Essas estatísticas, já autoreveladoras, inclinariam ainda mais a balança a favor de fontes animais se o Atlas etnográfico não colocasse animais pequenos na categoria "vegetal" e se examinássemos apenas as etnias que vivem em condições ambientais semelhante aos antepassados dos europeus modernos.

ALGUMAS CONCLUSÕES

"A significância da pré-história para a humanidade, no ano 2000, é que tudo o que somos hoje — nossas grandes realizações culturais, nosso potencial crescente, nossas realizações em capital humano e biológico — são um produto dessa pré-história". - (Vernon L. Smith, "Humankind in prehistory: economy, ecology and institutions").

• Somos uma espécie onívora.

• O uso de armas e ferramentas para matar animais ou se defender, cortar carne e quebrar ossos, comer carne, gorduras, tutano, medula e órgãos cozidos de carniça, canibalismo e, especialmente, predação e atividade de caça e tudo o que o rodeia, desempenhou um papel muito importante na nossa evolução. Nos pouparam o problema de ter que desenvolver dentaduras carnívoras ou garras que teriam dificultado nosso trabalho manual. Evitaram a aparição de sucos gástricos que acidificariam nosso corpo limitando o desenvolvimento esquelético. E, finalmente, liberaram nosso crânio da opressão dos músculos de mastigação, permitindo que nosso cérebro crescesse, alimentado por gorduras animais de alta qualidade, como cérebros, tutano, medula, testículos e outros órgãos.

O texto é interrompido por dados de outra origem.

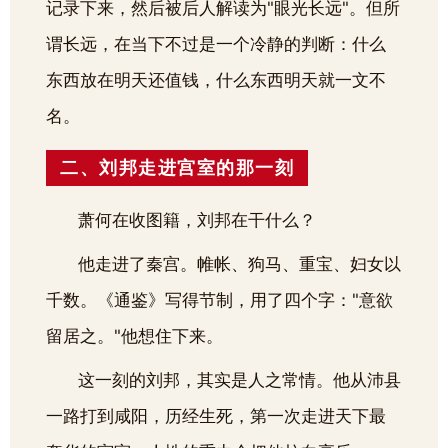
记录下来，然后被后人解读为"眼光长远"。但所
谓长远，在当下不过是一个冷静的判断：什么
东西放在明天还值钱，什么东西明天就一文不
名。
二、刘邦走进宫室的那一刻
萧何在收图籍，刘邦在干什么？
他走进了秦宫。帷帐、狗马、重宝、妇女以
千数。《通鉴》写得节制，用了四个字："意欲
留居之。"他想住下来。
这一刻的刘邦，其实是人之常情。他从沛县
一路打到咸阳，历经生死，第一次走进天下最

• De todos os primatas, somos os mais adaptados ao carnivorismo e à caça.

• A raça humana mais dada aos alimentos de origem animal de acordo com a sua morfologia craniomandibular e a provável climatologia de sua Urheimat evolutiva é o nórdico-vermelha, seguido pela nórdico-branca e a mongólica.

• A Natureza colocou o homem no topo da pirâmide trófica antes do advento da agricultura. A agricultura causou a queda do homem do alto da pirâmide.

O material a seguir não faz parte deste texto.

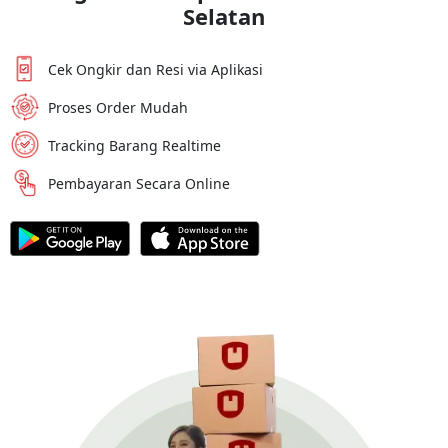
Selatan
Cek Ongkir dan Resi via Aplikasi
Proses Order Mudah
Tracking Barang Realtime
Pembayaran Secara Online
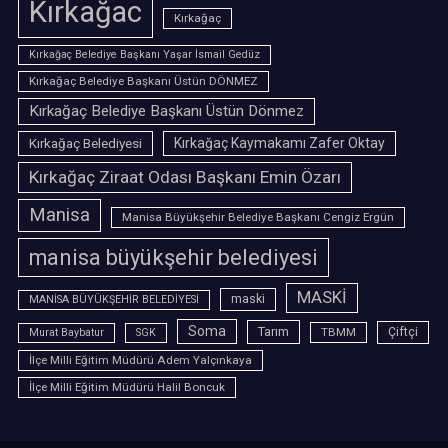
Kırkağac
Kırkağaç
Kırkağaç Belediye Başkanı Yaşar İsmail Gedüz
Kırkağaç Belediye Başkanı Üstün DÖNMEZ
Kırkağaç Belediye Başkanı Üstün Dönmez
Kırkağaç Belediyesi
Kırkağaç Kaymakamı Zafer Oktay
Kırkağaç Ziraat Odası Başkanı Emin Özarı
Manisa
Manisa Büyükşehir Belediye Başkanı Cengiz Ergün
manisa büyükşehir belediyesi
MASKİ
maski
MANİSA BÜYÜKŞEHİR BELEDİYESİ
Soma
Tarım
TBMM
Çiftçi
Murat Baybatur
SGK
İlçe Milli Eğitim Müdürü Adem Yalçınkaya
İlçe Milli Eğitim Müdürü Halil Boncuk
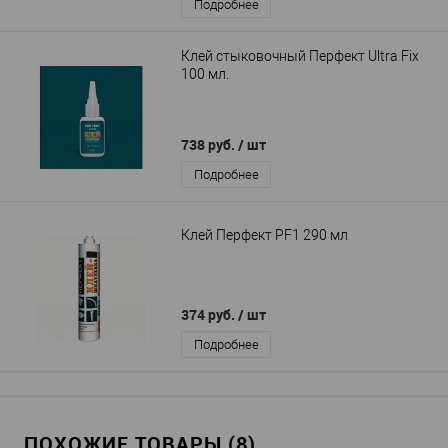
Подробнее
Клей стыковочный Перфект Ultra Fix
100 мл.
738 руб.
/ шт
Подробнее
Клей Перфект PF1 290 мл
374 руб.
/ шт
Подробнее
ПОХОЖИЕ ТОВАРЫ (8)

• Os paleoantropólogos agora sabem que a incorporação de carnes e gorduras na dieta, e começar a cozinhá-las posteriormente, salvou aos nossos antepassados ​​uma grande quantidade de energia calórica, uma vez que a digestão, especialmente a digestão de produtos vegetais fibrosos, é um processo que consome muito energia e requer um sistema digestivo extraordinariamente complexo. Comer carne cozida, um alimento muito denso em nutrientes e alta biodisponibilidade, permitiu simplificar o sistema digestivo e, assim, desviar toda essa energia metabólica para a produção de calorias para combater o frio, para a construção de tecidos em geral (corpos cada vez maiores) e para a criação de matéria cinzenta em particular (ampliação do cérebro).

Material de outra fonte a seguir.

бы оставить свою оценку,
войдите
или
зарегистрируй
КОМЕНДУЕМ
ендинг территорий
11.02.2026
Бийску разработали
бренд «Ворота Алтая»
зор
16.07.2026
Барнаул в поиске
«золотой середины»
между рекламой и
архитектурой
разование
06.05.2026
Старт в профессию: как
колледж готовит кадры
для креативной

• Durante a época em que vivíamos de acordo com o plano de Deus, estivemos acumulando um fabuloso capital genético. A "História" subsequente, como a conhecemos, não passa de uma dilapidação irresponsável e suicida desse capital, enquanto os tipos humanos defeituosos se multiplicam através da exploração do gênio, da inteligência e da compaixão da elite genética.

• Os herbívoros são, de certa forma, os "trouxas" do mundo animal, que sacrificaram sua capacidade cerebral para criar sistemas digestivos incrivelmente complexos e metabolicamente caros, a fim de digerir a matéria orgânica mais abundante e não disponível do planeta: a celulose. Os carnívoros são ousados ​​e inteligentes, porque pouparam esse custoso trabalho digestivo comendo diretamente dos herbívoros, e substituindo como principal fonte calórica os açúcares pelas gorduras, que são um combustível mais concentrado, efetivo e denso.

  
  
O filme "2001: A Space Odyssey" aborda a evolução humana desde uma perspectiva curiosa. Durante um alinhamento astral (soa a melodia "Also sprach Zarathustra" de Richard Strauss), se produz o amanhecer do homem: Deus se manifesta a um grupo de primatas herbívoros africanos, que após a "revelação", mudam de comportamento, adotando o uso de armas-ferramentas e o consumo de carne.